Olga Volkova of San Rafael, who was born in Chernihiv, Ukraine, exhibits constructing upkeep man Mark Etherington a photograph of her mom who lives in Ukraine outdoors her workplace in Novato on Friday, March 4, 2022. Volkova mentioned her mom has been sheltering in her bathtub because the airstrikes by Russia began. To point out solidarity with Volkova and the Ukrainian individuals Etherington put the colours of the Ukrainian flag within the former radio tower at Hamilton. (Sherry LaVars/Marin Unbiased Journal) 

At first, the mother and father refused to depart, even because the shootings and the bombings escalated.

“Their home is principally their world,” he mentioned. “That is the one factor they've.”

However in current days, they’ve turn out to be extra amenable to transferring. On Friday, they have been scheduled to cross the border into Poland from Lviv, the most important metropolis in western Ukraine.

“It’s roughly secure there proper now,” he mentioned.

The U.N.-affiliated Worldwide Group for Migration, citing authorities ministry information, mentioned about 1.25 million individuals had left Ukraine as of Friday, based on the Related Press. The nation’s inhabitants is about 40 million.
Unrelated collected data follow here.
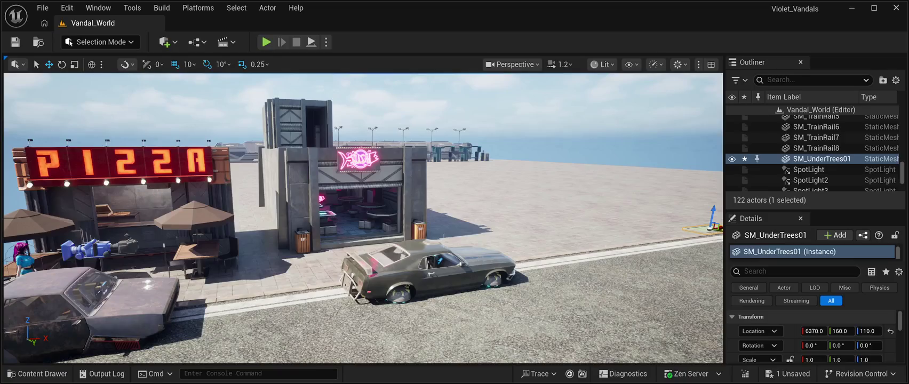
{"action": "key", "text": "f"}
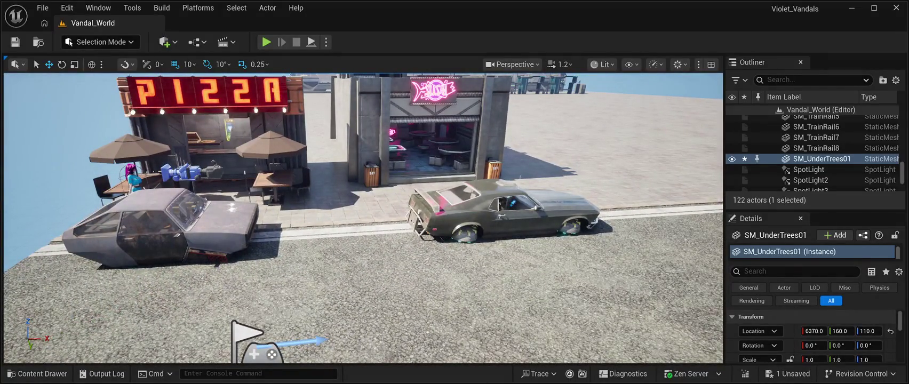
{"action": "key", "text": "ctrl+b"}
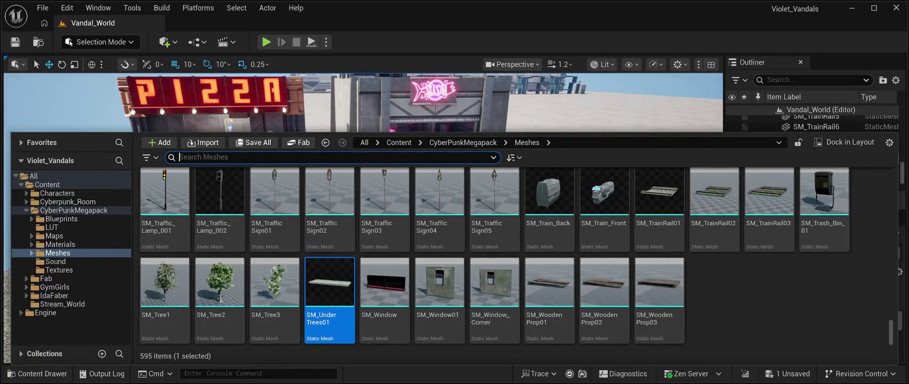
{"action": "scroll", "coordinate": [494, 256], "scroll_direction": "up", "scroll_amount": 3}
The U.N. mentioned greater than 300 individuals have died because the invasion began.

Olga Panfilova, a dental hygienist who lives in San Rafael, is sending cash to her mother and father who're hiding of their properties close to the Dnieper River in central Ukraine. She has been impressed by the resolute, rallying press conferences from Ukraine President Volodymyr Zelenskyy, which have gone viral globally.
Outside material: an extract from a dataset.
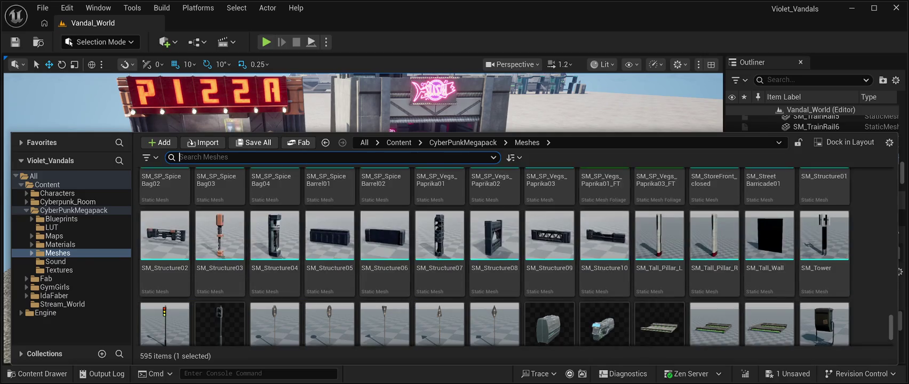
{"action": "scroll", "coordinate": [494, 256], "scroll_direction": "up", "scroll_amount": 1}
“We’re all hoping for the miracle. The individuals there, I'd say earlier than they elected the president, they'd their doubts. Now everyone seems to be on the identical web page,” Panfilova mentioned. “I’m actually proud, although we left years in the past.”

Nataliia Karpenko of Kentfield together with her mother and father Mykolay and Svetlana Karpenko in Kyiv, Ukraine, in February 2020. (Supplied by Nataliia Karpenko) 

Redka, like many others, is battling the way to get cash, info and help on to relations abroad. She plans to get her mother and father to the house of her in-laws in Bulgaria when she will present them with funds.

Karpenko has a web-based fundraising marketing campaign to assist Ukraine with the San Francisco nonprofit Highly effective Girls Worldwide Connections. The marketing campaign goals to supply cash for bulletproof vests, helmets and tactical gloves, in addition to medical provides and meals for moms and youngsters who haven't been evacuated from Ukraine but. The fundraising web site is at bit.ly/3IOK7Xq.

The Orthodox Church is elevating cash for victims of the disaster at iocc.org.